The Royal Academy of Fine Arts of San Fernando played a key role in the transformations that architecture was undergoing at the time, first by promoting the status of the architect as a learned professional, and, second, by providing him with a stimulating group of colleagues actively engaged in the discussion of new and often contested ideas. The tropes of conflict and factionalism, however, have often turned our eyes away from the learning and new perspectives developed in this new arena. Of course, there was competition and deeply held points of view. Criticism, especially of the manuscripts submitted for publication in the name of the Academy, was harsh. And among these members there were turbid, bitter personalities like Diego de Villanueva, whose provocations and complaints have perhaps received more attention than they deserve.

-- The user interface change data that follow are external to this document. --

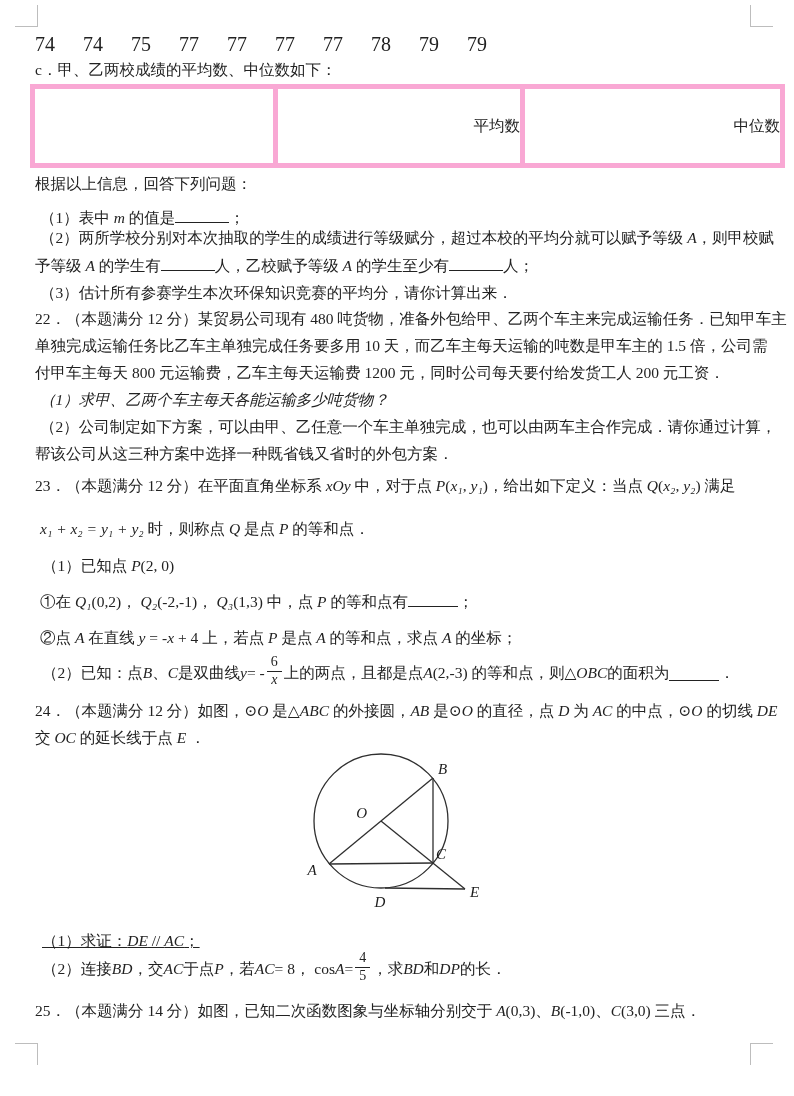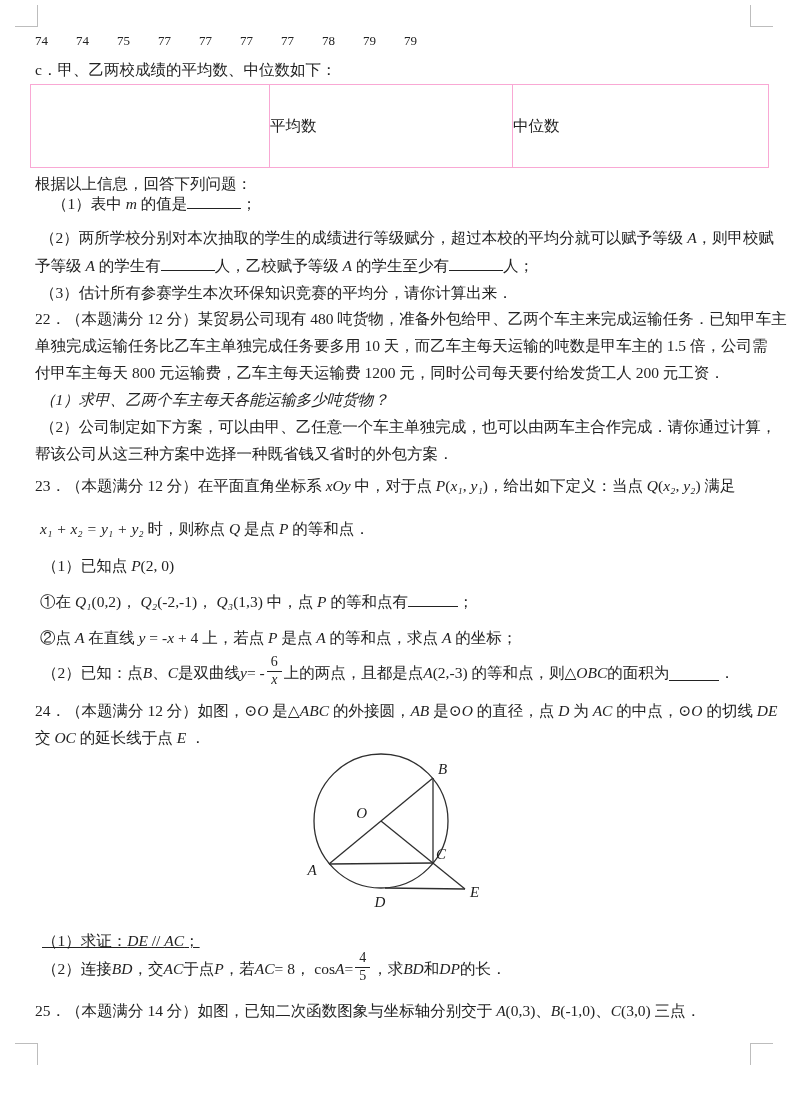"74" .scores { font-size: 13px -> 20px }
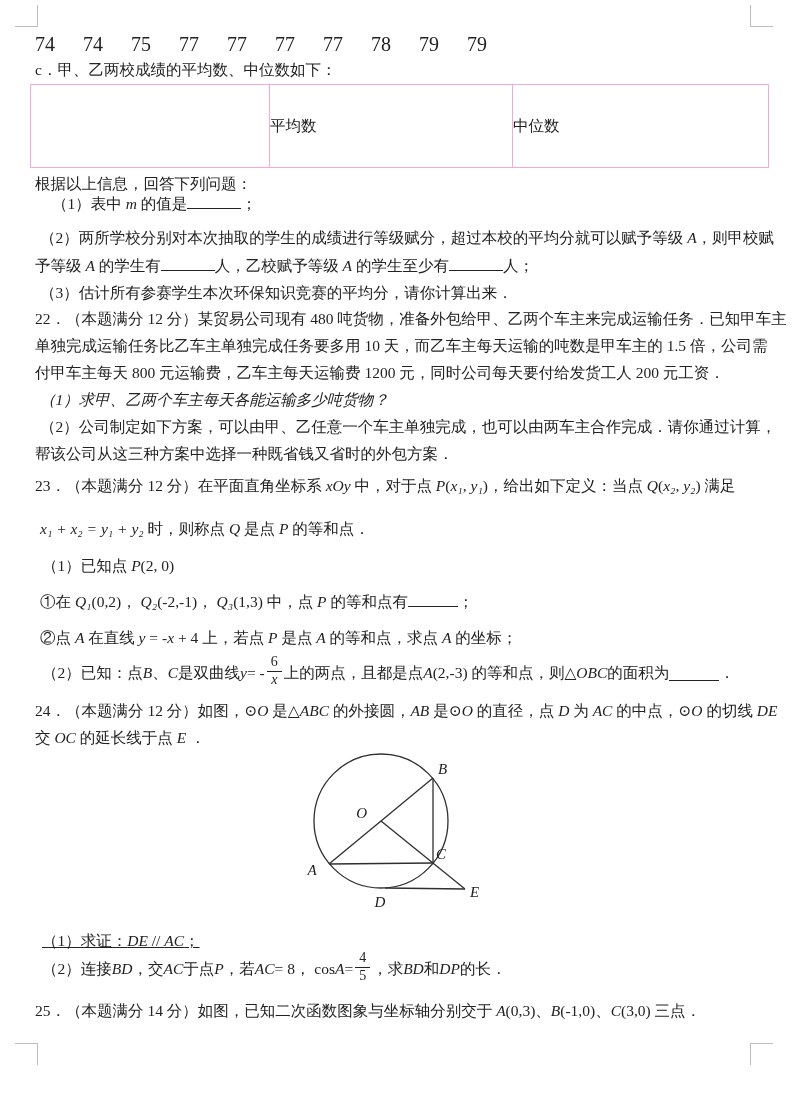"平均数" table.stats td { border: 1px solid #f9a8d4 -> 5px solid #f9a8d4; text-align: left -> right }
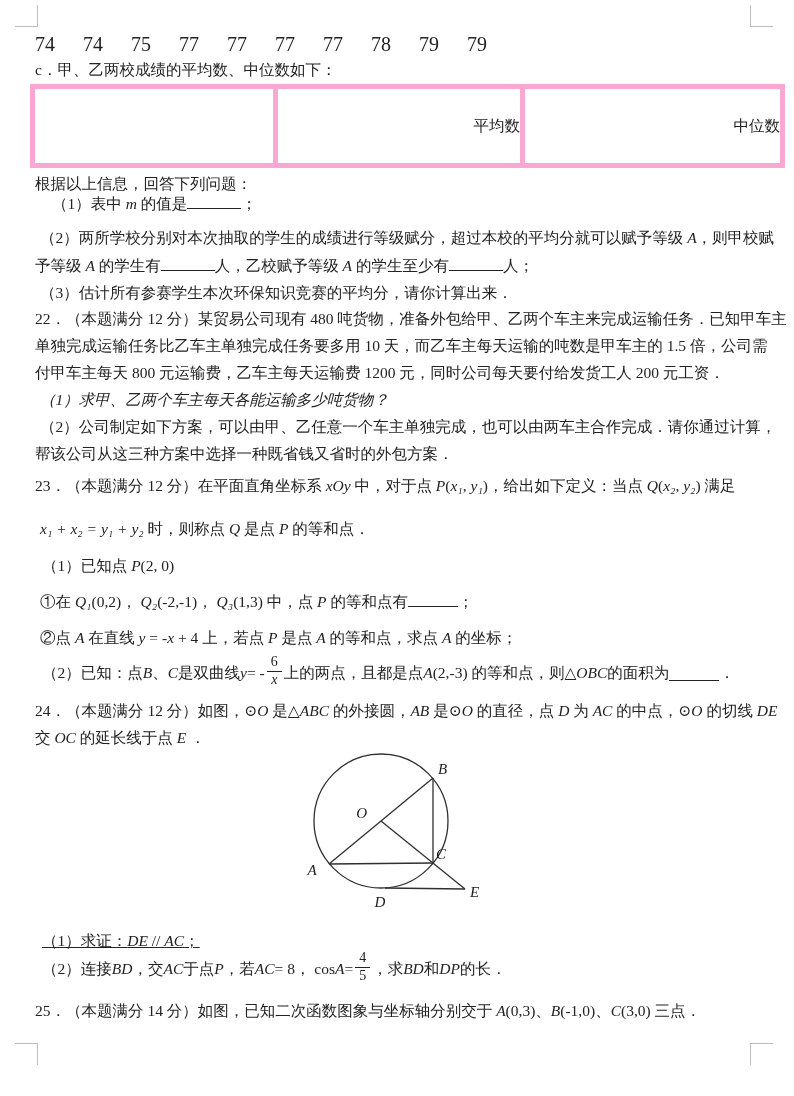"（1）表中 m 的值是 ；" div.line { margin-left: 12px -> none; top: 193px -> 207px }
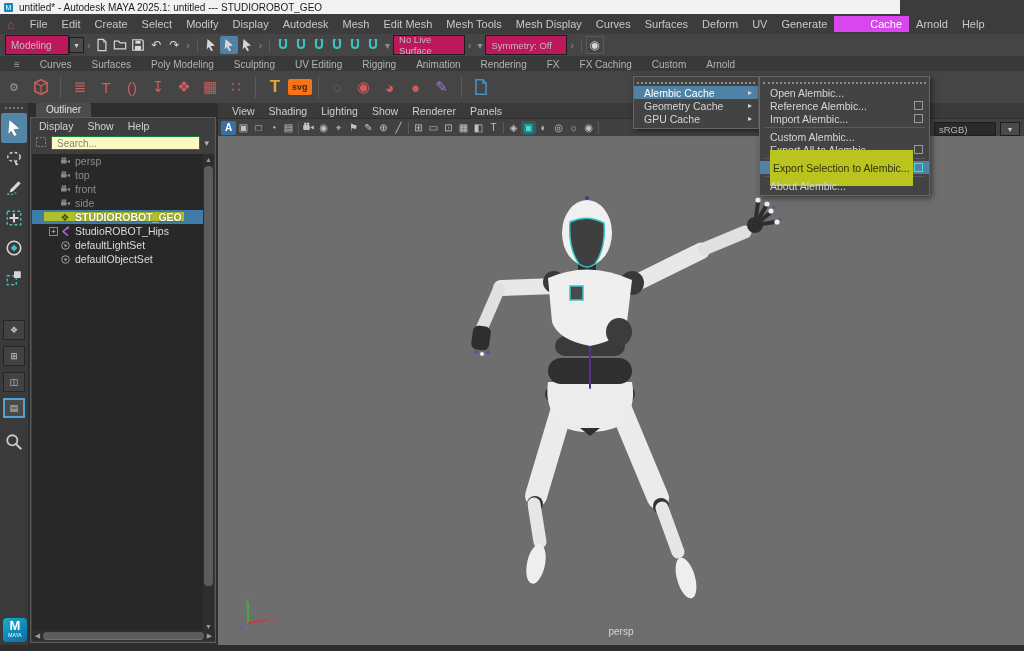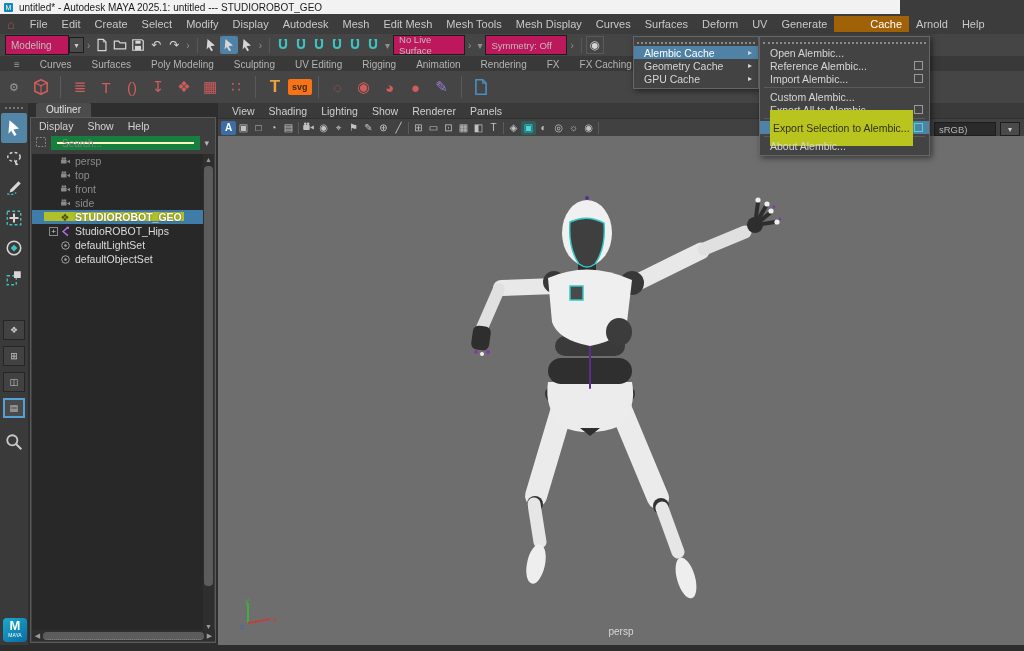"Cache" .menu-item.active { background: #a16207 -> #d946ef }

Rodríguez too had moments of turmoil in his life, but he took them in stride and overcame them. Without a doubt his sense of measure, his urbanity, his affability helped him shift course, keep going, and leave to posterity a vast built oeuvre, armed as he was with a capacity to navigate the changing sea that Madrid’s artistic climate was at the time. He had a knack for finding new commissions, private and institutional alike, and addressing the many different specifications that came with them, this through a knack for modifying the ‘character’ of his designs to make them better satisfy the functional, economic, and expressive requirements of the clients, a critical asset in such situations. The career of Ventura Rodríguez reminds us that the architect’s job is not just to design, but also to serve society.

An extract from a lecture at Madrid’s Royal Academy coinciding with the Ventura Rodríguez exhibition organized to celebrate his third centenary.